Records contained in a dataset
/---

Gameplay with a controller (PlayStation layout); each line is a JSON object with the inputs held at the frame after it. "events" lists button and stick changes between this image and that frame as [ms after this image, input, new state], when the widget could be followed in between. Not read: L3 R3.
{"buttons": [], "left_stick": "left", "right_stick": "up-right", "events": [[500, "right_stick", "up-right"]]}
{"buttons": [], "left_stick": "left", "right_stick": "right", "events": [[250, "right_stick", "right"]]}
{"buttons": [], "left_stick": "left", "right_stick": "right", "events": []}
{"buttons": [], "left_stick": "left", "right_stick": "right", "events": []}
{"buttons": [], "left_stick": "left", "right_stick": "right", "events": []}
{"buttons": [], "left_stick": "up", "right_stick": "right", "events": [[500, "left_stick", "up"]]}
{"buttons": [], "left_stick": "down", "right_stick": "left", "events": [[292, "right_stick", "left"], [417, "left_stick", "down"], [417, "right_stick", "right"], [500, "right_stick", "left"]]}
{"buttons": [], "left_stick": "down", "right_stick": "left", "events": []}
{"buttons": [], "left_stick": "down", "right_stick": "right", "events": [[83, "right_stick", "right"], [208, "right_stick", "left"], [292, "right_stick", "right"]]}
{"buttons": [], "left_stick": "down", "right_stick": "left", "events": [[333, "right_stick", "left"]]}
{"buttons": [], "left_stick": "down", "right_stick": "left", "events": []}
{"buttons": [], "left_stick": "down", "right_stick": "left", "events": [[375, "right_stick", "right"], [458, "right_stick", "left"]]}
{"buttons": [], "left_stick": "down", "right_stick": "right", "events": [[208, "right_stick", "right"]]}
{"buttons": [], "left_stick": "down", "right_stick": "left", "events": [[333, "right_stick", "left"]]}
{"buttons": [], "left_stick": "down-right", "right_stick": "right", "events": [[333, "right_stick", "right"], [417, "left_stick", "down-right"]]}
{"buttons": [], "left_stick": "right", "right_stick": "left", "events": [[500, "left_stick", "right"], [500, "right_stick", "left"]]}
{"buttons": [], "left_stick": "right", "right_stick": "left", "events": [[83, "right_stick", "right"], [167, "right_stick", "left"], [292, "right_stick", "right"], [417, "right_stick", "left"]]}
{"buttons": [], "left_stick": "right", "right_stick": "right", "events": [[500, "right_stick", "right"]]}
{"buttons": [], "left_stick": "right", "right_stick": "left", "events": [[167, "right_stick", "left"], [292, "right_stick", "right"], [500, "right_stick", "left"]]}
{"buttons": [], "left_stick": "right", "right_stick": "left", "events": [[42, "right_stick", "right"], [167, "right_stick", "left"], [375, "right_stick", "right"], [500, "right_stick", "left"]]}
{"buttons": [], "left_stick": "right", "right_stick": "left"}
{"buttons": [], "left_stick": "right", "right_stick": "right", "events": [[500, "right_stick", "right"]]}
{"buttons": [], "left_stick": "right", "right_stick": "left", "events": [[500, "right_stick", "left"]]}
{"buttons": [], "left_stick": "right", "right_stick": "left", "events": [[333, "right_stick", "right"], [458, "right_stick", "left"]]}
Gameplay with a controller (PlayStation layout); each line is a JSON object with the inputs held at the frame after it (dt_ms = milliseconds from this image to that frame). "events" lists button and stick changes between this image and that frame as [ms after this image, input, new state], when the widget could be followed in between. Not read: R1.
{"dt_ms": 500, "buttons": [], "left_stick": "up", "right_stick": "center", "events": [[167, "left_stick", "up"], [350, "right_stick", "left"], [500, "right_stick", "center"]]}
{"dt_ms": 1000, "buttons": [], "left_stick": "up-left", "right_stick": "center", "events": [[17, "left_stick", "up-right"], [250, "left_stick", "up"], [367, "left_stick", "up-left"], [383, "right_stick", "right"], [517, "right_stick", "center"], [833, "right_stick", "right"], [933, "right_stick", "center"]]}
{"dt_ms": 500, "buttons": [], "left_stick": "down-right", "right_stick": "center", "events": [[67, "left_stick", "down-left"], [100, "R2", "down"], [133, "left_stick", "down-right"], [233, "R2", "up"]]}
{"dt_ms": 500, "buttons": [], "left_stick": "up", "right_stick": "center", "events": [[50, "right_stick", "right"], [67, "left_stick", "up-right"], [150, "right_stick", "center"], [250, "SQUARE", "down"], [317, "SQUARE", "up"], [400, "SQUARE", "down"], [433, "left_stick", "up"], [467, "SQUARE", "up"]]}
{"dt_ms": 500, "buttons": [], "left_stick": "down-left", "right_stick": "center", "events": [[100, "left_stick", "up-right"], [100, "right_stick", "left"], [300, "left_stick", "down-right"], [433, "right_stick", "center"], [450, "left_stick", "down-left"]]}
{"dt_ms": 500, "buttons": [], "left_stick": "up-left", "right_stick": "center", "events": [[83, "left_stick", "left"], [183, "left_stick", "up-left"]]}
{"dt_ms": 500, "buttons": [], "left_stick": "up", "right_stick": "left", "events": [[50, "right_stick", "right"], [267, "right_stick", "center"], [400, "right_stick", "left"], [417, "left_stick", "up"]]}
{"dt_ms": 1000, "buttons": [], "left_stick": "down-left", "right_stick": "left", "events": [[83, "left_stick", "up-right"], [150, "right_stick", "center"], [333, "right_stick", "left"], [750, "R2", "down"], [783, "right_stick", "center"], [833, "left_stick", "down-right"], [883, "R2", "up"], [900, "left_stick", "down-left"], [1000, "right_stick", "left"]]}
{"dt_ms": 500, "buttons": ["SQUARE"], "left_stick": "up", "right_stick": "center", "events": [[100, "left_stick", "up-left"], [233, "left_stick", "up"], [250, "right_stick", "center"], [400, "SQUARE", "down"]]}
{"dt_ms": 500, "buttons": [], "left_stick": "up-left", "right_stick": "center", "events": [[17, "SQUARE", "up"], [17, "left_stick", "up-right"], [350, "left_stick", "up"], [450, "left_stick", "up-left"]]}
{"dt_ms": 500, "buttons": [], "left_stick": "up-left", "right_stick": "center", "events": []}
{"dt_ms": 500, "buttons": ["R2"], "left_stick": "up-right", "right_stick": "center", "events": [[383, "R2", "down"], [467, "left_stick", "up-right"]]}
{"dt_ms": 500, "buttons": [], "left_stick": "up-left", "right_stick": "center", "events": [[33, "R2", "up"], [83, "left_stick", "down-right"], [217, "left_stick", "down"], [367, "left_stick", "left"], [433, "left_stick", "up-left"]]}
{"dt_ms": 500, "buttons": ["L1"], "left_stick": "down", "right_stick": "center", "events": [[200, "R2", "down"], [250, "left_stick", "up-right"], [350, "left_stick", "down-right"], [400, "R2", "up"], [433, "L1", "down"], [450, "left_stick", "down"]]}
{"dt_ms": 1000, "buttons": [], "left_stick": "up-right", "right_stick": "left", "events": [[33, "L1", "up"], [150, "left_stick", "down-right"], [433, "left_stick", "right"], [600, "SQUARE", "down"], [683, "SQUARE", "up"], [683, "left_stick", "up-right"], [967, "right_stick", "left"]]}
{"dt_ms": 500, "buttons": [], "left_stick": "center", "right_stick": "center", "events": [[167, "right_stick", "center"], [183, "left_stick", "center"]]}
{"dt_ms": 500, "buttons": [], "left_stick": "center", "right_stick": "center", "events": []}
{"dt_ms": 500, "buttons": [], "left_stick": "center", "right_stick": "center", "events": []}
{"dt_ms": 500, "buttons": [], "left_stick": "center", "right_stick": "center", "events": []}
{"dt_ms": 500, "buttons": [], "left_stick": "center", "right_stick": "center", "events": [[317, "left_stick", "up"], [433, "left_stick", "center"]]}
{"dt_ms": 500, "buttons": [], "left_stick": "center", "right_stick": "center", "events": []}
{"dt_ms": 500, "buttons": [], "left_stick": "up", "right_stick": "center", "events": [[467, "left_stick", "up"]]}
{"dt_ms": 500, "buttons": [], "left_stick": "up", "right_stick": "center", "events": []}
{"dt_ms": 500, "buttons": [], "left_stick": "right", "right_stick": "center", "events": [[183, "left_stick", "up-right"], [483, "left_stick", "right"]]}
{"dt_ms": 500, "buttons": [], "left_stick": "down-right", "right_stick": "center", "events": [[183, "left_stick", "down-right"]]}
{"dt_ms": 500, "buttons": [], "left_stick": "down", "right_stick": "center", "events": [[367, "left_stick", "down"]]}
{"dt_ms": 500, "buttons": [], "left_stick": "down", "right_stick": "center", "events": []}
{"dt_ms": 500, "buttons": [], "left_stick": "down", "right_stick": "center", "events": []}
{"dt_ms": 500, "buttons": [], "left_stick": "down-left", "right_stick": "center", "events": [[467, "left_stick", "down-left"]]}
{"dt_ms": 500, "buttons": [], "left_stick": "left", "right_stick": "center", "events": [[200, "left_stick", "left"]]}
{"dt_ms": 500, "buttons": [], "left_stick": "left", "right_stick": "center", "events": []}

\---

Activity
In the entries above, which lines hold the word "JSON"? Copy them out.

Written answer
Gameplay with a controller (PlayStation layout); each line is a JSON object with the inputs held at the frame after it. "events" lists button and stick changes between this image and that frame as [ms after this image, input, new state], when the widget could be followed in between. Not read: L3 R3.
Gameplay with a controller (PlayStation layout); each line is a JSON object with the inputs held at the frame after it (dt_ms = milliseconds from this image to that frame). "events" lists button and stick changes between this image and that frame as [ms after this image, input, new state], when the widget could be followed in between. Not read: R1.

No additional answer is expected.